971. Dari Ali bin Rabi'ah, katanya: "Saya menyaksikan Ali bin Abu Thalib r.a. diberi seekor kendaraan untuk dinaiki olehnya. Ketika ia meletakkan kakinya pada pijakan kaki, ia berkata -yang artinya-: "Dengan nama Allah -Bismillah-." Setelah berada di punggungnya, lalu mengucapkan -yang artinya-: "Segenap puji bagi Allah yang menundukkan kendaraan ini untuk kita dan kita tidak kuasa mengendalikannya tanpa pertolongan Allah. Sesungguhnya kita akan kembali kepadaNya." Selanjutnya ia mengucapkan -yang artinya-: "Segenap puji bagi Allah -Alhamdulillah-," tiga kali.

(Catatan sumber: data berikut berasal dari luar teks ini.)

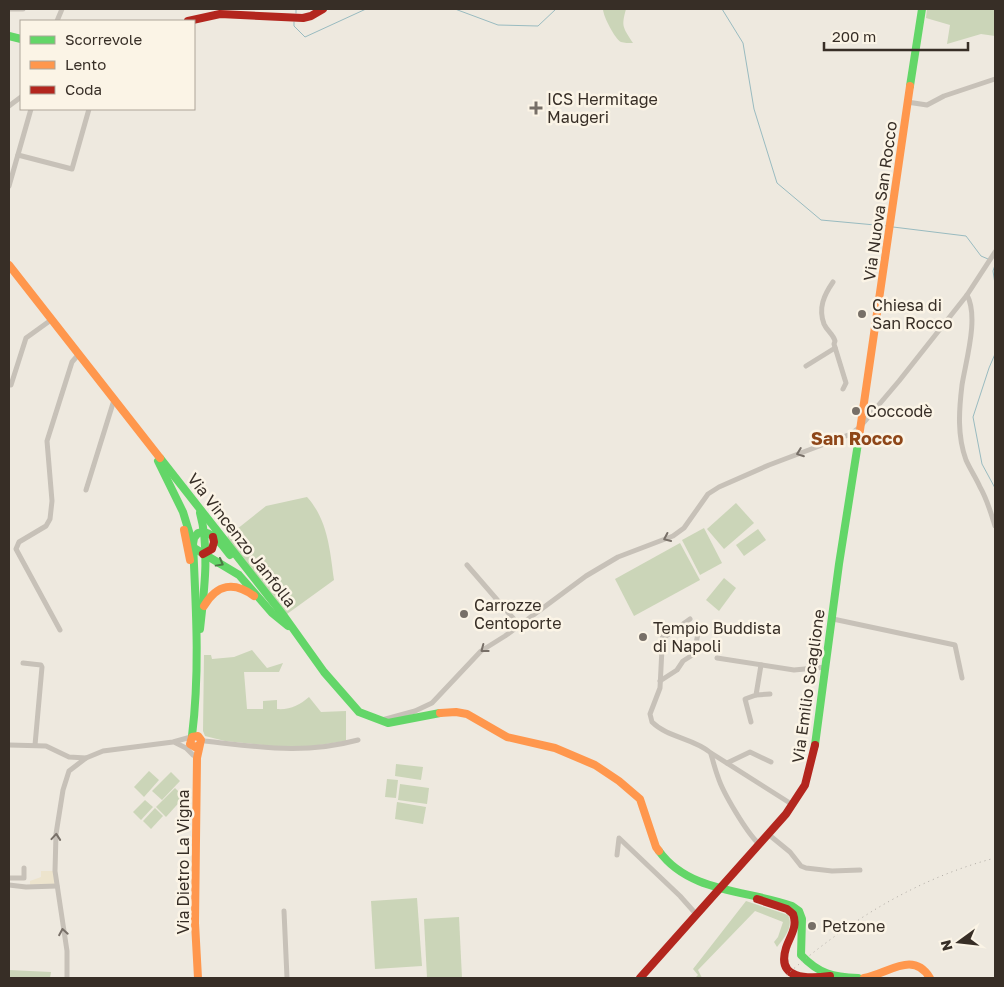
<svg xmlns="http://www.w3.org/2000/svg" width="1004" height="987" font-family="'Golos Text',sans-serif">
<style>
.green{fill:#cbd5b8}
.plaza{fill:#ede4cd}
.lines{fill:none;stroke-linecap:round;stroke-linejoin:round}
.stream{stroke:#99bbc0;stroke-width:1}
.street{stroke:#c7c1b8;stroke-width:5}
.fast{stroke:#63d668;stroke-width:8}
.slow{stroke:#ff974d;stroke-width:8}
.jam{stroke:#b3261e;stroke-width:8}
.rail{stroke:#aea9a3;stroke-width:1;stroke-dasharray:1 4;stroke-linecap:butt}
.oneway{stroke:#787068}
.oneway2{stroke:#4b7a44}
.poi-dot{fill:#776f67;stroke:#fbf4e6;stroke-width:2}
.labels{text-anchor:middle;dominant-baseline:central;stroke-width:5;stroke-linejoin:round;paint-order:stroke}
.poi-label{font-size:16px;fill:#372e26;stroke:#fbf4e6;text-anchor:start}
.street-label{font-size:16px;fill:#372e26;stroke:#fbf4e6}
.neighbourhood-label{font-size:18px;font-weight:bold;fill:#8e4618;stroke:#fbf4e6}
</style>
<rect width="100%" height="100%" fill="#eee9df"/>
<g class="green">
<path d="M 603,9 L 626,9 C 621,27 623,27 633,43 C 629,43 624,43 621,42 C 615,39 603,16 603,9 Z"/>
<polygon points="927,9 995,9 995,36 981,34 947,44 950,25 926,18"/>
<path d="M 307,497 C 328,520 330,551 334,580 L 287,614 L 227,537 L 266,506 Z"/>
<polygon points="736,503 754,523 724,549 707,529"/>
<polygon points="704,528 722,563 700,575 682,540"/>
<polygon points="758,529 766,540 744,556 736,545"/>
<polygon points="680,543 700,580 634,616 615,579"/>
<polygon points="724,578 736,588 719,611 706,600"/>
<path d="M 252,650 L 267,668 L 283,663 L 279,672 L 244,672 L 247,709 L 263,709 L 263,701 L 277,700 L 277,709 C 290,710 300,705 309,697 L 321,712 L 346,711 L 346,741 L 306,747 L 272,746 L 225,741 L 205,736 L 203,731 L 204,655 L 211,655 L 212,659 L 234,657 Z"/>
<polygon points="396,764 423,767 421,780 395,776"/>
<polygon points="149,771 159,780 144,797 134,787"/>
<polygon points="171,772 180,781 162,800 152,791"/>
<polygon points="387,779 398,780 396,798 385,797"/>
<polygon points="400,784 429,788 427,804 398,800"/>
<polygon points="175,788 184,797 166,817 156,807"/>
<polygon points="145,800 153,807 141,820 133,812"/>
<polygon points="397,802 426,807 423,824 395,819"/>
<polygon points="155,808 163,816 151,829 143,821"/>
<polygon points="417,898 422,966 375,969 371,901"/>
<path d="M 746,901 L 788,915 C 794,927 784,938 777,947 L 774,942 L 778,937 L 783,922 L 755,911 L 698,970 L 702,978 L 697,978 L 696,977 L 698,975 L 693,969 Z"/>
<polygon points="459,917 462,978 427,978 424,919"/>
<polygon points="9,970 51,972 50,978 9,978"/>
</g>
<polygon class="plaza" points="41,871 55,871 57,886 30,887 30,881 41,877"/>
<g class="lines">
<g class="stream">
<polyline points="455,9 498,25 538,26 556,9"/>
<polyline points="722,9 743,43 754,109 777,183 821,220 886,226"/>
<polyline points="296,13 296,9"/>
<polyline points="294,22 294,26 305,37 366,9"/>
<polyline points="893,227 966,236 981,256 988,259"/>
<polyline points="995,265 993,271 995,284"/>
<polyline points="995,354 989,368 973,417 982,464 995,488"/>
</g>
<g class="street">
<polyline points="9,9 23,9"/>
<polyline points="57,21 62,9"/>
<polyline points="907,102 927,105 944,96 995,79"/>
<polyline points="9,106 21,97"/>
<polyline points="18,155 72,169 89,109"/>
<polyline points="9,186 31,109"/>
<path d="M 833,282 C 824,295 818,308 824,324 C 827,331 833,334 835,341 L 834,344 L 846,383 L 843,389"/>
<path d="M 967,295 C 979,317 966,360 962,385 C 959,410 957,435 966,460 C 970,469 976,478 980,487 C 987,499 991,513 995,526"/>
<polyline points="806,366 835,348"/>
<polyline points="11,385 26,338 51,320"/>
<polyline points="86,490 114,400"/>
<polyline points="467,565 519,625"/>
<polyline points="833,619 955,645 962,678"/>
<path d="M 663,628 L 660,688 L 650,714 L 652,722 C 668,738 694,738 711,753 L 793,805"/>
<polyline points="60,630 16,549 19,542 46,526 50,519 52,501 47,441 72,362 78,355"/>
<polyline points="662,639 690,619"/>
<polyline points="717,658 794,670 826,667"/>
<polyline points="23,663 41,665 42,667 35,745"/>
<polyline points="660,681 677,670 683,661 694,654 699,628"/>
<polyline points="756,695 770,694"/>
<polyline points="382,720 415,711 432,703 481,651 505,636 586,576 618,557 673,536 684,528 708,494 719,487 769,465 851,434 860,427 899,381 967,295 995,252"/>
<polyline points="751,722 745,699 756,695 761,665"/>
<path d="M 200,739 L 205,741 C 261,747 302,755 358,740"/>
<polyline points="176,743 186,748 193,755"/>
<polyline points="9,745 46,746 69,757 86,758"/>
<path d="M 711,754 C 713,761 715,769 718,777 C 723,793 747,833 759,844"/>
<polyline points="727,763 750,752 771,762"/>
<polyline points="768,834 790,852 801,866 806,868 832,871 860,870"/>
<polyline points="617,855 619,838 680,896 696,914"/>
<polyline points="9,878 24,878 24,868"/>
<polyline points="9,885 26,887 57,886"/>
<polyline points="284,911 287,978"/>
<polyline points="67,978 67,951 55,871 56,834 63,790 69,771 86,758 103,751 173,742 191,737"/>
</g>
<g class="fast">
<polyline points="9,36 21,39"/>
<polyline points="910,86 922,9"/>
<polyline points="160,458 284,616 324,672 359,712 388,723 440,713"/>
<polyline points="158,461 183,512 194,548 239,575 272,613 288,626"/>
<path d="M 200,513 C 210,549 204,592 200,629"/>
<path d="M 192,736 C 200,672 196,608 193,544 L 194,538 L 198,533 C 212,529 222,545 230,555"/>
<polyline points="815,745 839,564 859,437"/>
<path d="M 659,851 C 689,893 748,890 792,906 L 799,911 L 802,919 L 801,955 C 819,974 833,977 858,978"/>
</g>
<g class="slow">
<polyline points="9,265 160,458"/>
<polyline points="859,437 910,86"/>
<polyline points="184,530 190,560"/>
<path d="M 204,606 C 217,584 234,581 254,596"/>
<polyline points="440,713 456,712 467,714 507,737 555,748 595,765 619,781 640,799 656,847 659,851"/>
<polyline points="198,978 195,923 197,758 201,740 198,736 192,737 190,744 195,747 199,745"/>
<path d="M 864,978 C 888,974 913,950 930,978"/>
</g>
<g class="jam">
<polyline points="188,21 220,14 303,18 311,16 323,9"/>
<polyline points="203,554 212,549 214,542 213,537"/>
<path d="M 757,899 L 787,909 L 793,914 C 798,927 790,936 786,948 C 776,980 808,979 830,976"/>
<polyline points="640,978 786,814 805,785 815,745"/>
</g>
<path class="rail" d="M 783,978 C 845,923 915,879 995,858"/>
</g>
<defs><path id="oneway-chevron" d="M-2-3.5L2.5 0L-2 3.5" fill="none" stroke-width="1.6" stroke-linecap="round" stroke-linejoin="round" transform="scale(1.25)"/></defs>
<g class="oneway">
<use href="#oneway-chevron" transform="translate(800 453) rotate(159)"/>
<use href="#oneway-chevron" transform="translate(667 538) rotate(155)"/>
<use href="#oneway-chevron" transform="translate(484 649) rotate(143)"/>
<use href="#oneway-chevron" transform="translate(56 837) rotate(-85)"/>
<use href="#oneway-chevron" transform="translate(63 932) rotate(-100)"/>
</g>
<use class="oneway2" href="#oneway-chevron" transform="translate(220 563) rotate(29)"/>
<g class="poi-dot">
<path d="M533.5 100.5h5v5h5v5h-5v5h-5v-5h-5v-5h5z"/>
<circle cx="862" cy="314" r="5"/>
<circle cx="856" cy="411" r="5"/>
<circle cx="464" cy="614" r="5"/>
<circle cx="643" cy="637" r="5"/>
<circle cx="812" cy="926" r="5"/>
</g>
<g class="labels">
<g class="poi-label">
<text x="547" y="99">ICS Hermitage<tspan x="547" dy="18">Maugeri</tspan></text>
<text x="872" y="305">Chiesa di<tspan x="872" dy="18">San Rocco</tspan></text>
<text x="866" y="411">Coccodè</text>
<text x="474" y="605">Carrozze<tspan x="474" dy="18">Centoporte</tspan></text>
<text x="653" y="628">Tempio Buddista<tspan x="653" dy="18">di Napoli</tspan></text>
<text x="822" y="926">Petzone</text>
</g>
<g class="street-label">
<text transform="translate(880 201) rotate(-82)">Via Nuova San Rocco</text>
<text transform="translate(242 540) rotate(52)">Via Vincenzo Janfolla</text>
<text transform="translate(808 686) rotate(-82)">Via Emilio Scaglione</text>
<text transform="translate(183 862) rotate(-90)">Via Dietro La Vigna</text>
</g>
<g class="neighbourhood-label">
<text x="857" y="438">San Rocco</text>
</g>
</g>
<rect width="1004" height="987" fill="none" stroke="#372e26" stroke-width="20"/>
<rect x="20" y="20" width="175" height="90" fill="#fbf4e6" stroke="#ada599"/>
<rect x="30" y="36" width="25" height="8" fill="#63d668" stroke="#ada599"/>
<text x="65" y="45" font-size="15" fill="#372e26">Scorrevole</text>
<rect x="30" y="61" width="25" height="8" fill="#ff974d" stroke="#ada599"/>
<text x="65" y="70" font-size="15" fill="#372e26">Lento</text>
<rect x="30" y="86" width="25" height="8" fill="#b3261e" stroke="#ada599"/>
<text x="65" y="95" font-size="15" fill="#372e26">Coda</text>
<g transform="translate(959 942) rotate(255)" stroke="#fbf4e6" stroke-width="4" paint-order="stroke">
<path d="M0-4L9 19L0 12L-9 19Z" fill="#372e26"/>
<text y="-8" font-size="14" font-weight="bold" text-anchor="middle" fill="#372e26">N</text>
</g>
<path d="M824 42v8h144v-8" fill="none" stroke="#372e26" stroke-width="2.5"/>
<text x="832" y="42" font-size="15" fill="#372e26" stroke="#fbf4e6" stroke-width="4" paint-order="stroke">200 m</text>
</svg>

Seterusnya mengucapkan -yang artinya-: "Allah adalah Maha Besar -Allahu Akbar-," tiga kali. Kemudian mengucapkan pula -yang artinya-: "Maha Suci Engkau, sesungguhnya saya menganiaya diri saya sendiri, maka berikanlah pengampunan kepada saya, sesungguhnya saja tidak ada yang dapat memberikan pengampunan melainkan Engkau." Setelah mengucapkan semua itu lalu Ali r.a. ketawa. Kepadanya ditanyakan: "Ya Amirul mu'minin, mengapa Anda ketawa?" Ia menjawab: "Saya pernah melihat Nabi s.a.w. mengerjakan sebagaimana yang saya kerjakan itu, lalu beliau s.a.w. ketawa. Saya bertanya: "Ya Rasulullah, karena apakah Tuan ketawa?" Beliau s.a.w. menjawab: "Sesungguhnya Tuhanmu yang Maha Suci itu merasa heran terhadap hambaNya apabila ia mengucapkan: "Ampunkanlah untukku dosa-dosaku," ia mengetahui bahwasanya memang tidak ada yang kuasa mengampuni dosa selain daripadaKu." Diriwayatkan oleh Imam-imam Abu Dawud serta Tirmidzi dan Tirmidzi mengatakan bahwa ini adalah hadits hasan, sedang dalam sebagian naskah dianggap hasan shahih. Hadits seperti di atas adalah lafaznya Imam Abu Dawud.